*** SOURCE DOCUMENT ***

- Born: November 20, 1943 Hamilton, Ontario, Canada
- Died: September 30, 1991 (aged 47) Boston, Massachusetts, U.S.
- Education: MIT
- Known for: Undergraduate Research Opportunities Program, MIT Dean for Undergraduate Education
- Scientific career
- Fields: Metallurgy
- Workplaces: MIT

= Margaret MacVicar =

MIT physicist

Margaret L.A. (Scotty) MacVicar (November 20, 1943 – September 30, 1991) was an American physicist and educator. In addition to serving as MIT's Dean of Undergraduate Education (1985–1990), MacVicar is credited with founding the now widely emulated Undergraduate Research Opportunities Program (UROP) in 1969. MacVicar received her undergraduate and graduate degrees at MIT and joined the faculty, giving her the rare distinction of being a "MIT lifer."

==Background==
MacVicar was born on November 20, 1943, in Hamilton, Ontario to George and Elizabeth MacVicar. Her family relocated to Flint, Michigan in 1946 where she lived until she graduated from high school in 1961. Because she had been taking classes at a local junior college as a high school student, a local retired General Motors senior executive offered to help defray the costs of attending MIT.

*** End of SOURCE DOCUMENT ***

▸ WORK INSTRUCTIONS:
(1) Answer these questions about the Margaret MacVicar biography:
(a) In what year did MacVicar found the Undergraduate Research Opportunities Program?
(b) To which city did her family relocate in 1946?
(c) Who offered to help defray the costs of her attending MIT?
(2) Reproduce the part of the Margaret MacVicar biography that opens with the words containing "MIT physicist" and closes with "of attending MIT.".
(3) Carry on the biography of physicist Margaret MacVicar, beginning right after its final sentence.

*** PROVIDED DATA ***

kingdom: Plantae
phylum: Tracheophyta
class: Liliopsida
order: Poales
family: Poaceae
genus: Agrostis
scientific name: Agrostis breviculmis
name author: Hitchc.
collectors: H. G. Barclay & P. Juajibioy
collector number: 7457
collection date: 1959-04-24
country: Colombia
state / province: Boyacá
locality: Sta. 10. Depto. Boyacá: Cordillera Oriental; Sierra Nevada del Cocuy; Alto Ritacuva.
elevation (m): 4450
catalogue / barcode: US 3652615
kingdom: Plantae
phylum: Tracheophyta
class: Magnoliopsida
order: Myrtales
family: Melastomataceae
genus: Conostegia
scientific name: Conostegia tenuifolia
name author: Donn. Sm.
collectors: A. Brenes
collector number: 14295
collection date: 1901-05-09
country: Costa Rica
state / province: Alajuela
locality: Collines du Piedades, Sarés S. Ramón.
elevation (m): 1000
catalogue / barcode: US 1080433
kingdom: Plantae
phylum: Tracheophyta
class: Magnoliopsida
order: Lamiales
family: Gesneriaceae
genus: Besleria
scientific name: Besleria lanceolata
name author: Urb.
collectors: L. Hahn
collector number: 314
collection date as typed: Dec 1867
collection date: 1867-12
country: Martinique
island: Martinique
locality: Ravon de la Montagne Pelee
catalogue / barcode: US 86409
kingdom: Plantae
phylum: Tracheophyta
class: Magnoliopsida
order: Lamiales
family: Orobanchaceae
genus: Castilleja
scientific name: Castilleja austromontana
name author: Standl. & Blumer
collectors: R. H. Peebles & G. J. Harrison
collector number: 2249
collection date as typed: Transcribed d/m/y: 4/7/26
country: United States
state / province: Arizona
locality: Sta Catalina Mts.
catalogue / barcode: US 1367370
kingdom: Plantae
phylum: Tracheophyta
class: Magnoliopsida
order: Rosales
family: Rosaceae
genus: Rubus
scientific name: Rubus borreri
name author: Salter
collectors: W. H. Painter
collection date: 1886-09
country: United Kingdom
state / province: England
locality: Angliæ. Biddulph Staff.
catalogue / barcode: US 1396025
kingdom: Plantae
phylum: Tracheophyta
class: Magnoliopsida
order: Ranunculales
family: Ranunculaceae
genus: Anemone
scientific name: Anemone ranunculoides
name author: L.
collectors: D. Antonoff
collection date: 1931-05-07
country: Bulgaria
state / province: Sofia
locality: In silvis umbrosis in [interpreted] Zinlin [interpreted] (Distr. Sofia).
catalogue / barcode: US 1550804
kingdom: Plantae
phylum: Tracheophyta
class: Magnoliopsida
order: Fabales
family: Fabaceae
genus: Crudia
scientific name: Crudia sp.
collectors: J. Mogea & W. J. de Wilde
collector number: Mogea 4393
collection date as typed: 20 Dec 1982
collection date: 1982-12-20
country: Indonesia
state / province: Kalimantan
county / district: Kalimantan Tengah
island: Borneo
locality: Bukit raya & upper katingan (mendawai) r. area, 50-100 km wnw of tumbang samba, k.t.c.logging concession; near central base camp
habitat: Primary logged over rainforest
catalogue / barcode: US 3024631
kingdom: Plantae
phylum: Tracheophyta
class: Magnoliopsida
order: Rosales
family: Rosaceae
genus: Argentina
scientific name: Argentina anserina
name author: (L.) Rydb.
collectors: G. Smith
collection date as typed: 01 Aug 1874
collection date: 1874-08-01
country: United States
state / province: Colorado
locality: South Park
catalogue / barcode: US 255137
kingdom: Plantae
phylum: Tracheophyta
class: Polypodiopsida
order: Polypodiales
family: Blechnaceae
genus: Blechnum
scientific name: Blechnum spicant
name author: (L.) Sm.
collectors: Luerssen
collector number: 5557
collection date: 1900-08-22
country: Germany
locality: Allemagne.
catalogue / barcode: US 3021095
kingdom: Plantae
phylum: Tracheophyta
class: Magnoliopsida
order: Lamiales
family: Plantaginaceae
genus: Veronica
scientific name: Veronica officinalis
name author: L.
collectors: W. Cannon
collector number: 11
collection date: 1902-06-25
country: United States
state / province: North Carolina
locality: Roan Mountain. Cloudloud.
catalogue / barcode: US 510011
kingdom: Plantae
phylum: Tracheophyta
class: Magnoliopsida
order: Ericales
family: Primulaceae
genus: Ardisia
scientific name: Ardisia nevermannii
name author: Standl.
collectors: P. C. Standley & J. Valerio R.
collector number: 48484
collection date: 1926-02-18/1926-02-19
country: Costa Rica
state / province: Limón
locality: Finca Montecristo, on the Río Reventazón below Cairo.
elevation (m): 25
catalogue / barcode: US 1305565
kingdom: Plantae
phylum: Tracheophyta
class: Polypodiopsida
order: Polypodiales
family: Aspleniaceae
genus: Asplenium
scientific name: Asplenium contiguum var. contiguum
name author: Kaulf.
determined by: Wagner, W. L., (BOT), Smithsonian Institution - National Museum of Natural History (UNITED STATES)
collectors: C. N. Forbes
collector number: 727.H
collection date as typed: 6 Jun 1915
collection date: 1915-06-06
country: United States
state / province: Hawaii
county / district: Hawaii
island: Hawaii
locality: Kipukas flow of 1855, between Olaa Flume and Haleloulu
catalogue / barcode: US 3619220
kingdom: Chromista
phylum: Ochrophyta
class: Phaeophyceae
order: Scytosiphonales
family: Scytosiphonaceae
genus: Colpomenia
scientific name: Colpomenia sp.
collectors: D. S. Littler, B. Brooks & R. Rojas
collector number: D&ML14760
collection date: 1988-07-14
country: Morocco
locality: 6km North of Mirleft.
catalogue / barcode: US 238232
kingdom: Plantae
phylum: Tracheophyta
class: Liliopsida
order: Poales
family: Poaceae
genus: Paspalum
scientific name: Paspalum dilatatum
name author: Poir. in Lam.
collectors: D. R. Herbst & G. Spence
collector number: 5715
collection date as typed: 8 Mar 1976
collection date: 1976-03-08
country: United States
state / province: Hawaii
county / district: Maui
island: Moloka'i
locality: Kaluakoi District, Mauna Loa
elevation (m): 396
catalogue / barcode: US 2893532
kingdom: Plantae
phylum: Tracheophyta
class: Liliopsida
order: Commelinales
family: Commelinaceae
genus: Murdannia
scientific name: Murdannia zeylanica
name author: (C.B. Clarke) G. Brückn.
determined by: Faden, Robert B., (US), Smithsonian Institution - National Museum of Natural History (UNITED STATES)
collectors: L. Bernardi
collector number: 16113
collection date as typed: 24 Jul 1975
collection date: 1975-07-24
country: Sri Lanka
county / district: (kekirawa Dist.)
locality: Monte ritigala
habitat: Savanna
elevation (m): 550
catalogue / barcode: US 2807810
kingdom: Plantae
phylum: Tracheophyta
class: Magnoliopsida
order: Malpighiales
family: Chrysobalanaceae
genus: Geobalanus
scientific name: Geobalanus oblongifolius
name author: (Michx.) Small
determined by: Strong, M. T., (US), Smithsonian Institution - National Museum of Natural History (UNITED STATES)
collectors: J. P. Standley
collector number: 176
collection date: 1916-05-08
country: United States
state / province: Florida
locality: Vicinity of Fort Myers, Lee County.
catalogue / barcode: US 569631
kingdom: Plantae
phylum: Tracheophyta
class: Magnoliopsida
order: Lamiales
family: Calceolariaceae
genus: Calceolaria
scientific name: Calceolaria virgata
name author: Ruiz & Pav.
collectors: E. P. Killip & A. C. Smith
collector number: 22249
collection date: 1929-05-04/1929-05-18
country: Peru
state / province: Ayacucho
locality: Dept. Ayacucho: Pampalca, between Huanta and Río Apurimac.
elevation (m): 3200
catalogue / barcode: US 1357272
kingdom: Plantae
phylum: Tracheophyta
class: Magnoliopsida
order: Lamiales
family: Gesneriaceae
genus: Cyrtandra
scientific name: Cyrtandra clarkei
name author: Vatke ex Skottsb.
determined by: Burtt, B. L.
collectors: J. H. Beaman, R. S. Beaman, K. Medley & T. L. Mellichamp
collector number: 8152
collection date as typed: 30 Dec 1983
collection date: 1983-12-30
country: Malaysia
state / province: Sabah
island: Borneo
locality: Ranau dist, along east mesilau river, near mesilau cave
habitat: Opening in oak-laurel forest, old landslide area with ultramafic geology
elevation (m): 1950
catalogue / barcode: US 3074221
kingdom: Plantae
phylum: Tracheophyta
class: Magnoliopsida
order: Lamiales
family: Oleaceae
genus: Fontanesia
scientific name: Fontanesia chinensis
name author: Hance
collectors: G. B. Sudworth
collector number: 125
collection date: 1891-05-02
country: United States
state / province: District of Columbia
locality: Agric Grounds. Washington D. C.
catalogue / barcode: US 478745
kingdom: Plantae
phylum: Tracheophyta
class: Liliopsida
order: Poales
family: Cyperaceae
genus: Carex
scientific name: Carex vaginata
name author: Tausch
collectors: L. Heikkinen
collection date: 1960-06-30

*** End of PROVIDED DATA ***

▸ ANSWER SECTION:
(1)
(a) 1969
(b) Flint, Michigan
(c) A local retired General Motors senior executive

(2)
MIT physicist

Margaret L.A. (Scotty) MacVicar (November 20, 1943 – September 30, 1991) was an American physicist and educator. In addition to serving as MIT's Dean of Undergraduate Education (1985–1990), MacVicar is credited with founding the now widely emulated Undergraduate Research Opportunities Program (UROP) in 1969. MacVicar received her undergraduate and graduate degrees at MIT and joined the faculty, giving her the rare distinction of being a "MIT lifer."

==Background==
MacVicar was born on November 20, 1943, in Hamilton, Ontario to George and Elizabeth MacVicar. Her family relocated to Flint, Michigan in 1946 where she lived until she graduated from high school in 1961. Because she had been taking classes at a local junior college as a high school student, a local retired General Motors senior executive offered to help defray the costs of attending MIT.

(3)
At MIT, she was one of the first residents of the McCormick Hall women's dormitory, which opened in the fall of 1963. She was the president of the Association of Women students, and also served as a physics tutor at McCormick Hall; Shirley Ann Jackson was one of the students she tutored. She received a Bachelor of Science degree in physics in 1964 (although she is often identified as a member of the class of 1965, with whom she entered MIT; compare and ) and a doctor of science (Sc.D) degree in metallurgy and materials science in 1967. Between 1967 and 1969, she worked as a post-doctoral fellow in the Royal Society Mond section of the Cavendish Laboratory at the University of Cambridge. In 1969, she joined the department of physics at MIT, where her research investigated high-temperature metal and ceramic superconductors, single crystal and thin-film materials research, and detecting corrosion kinetics using superconducting magnetometry.

As dean for undergraduate education, she worked to recruit more women, minorities, and students of varied interests, implemented changes in the humanities and social science requirements, and publicly criticized a Department of Defense policy barring homosexuals from ROTC programs.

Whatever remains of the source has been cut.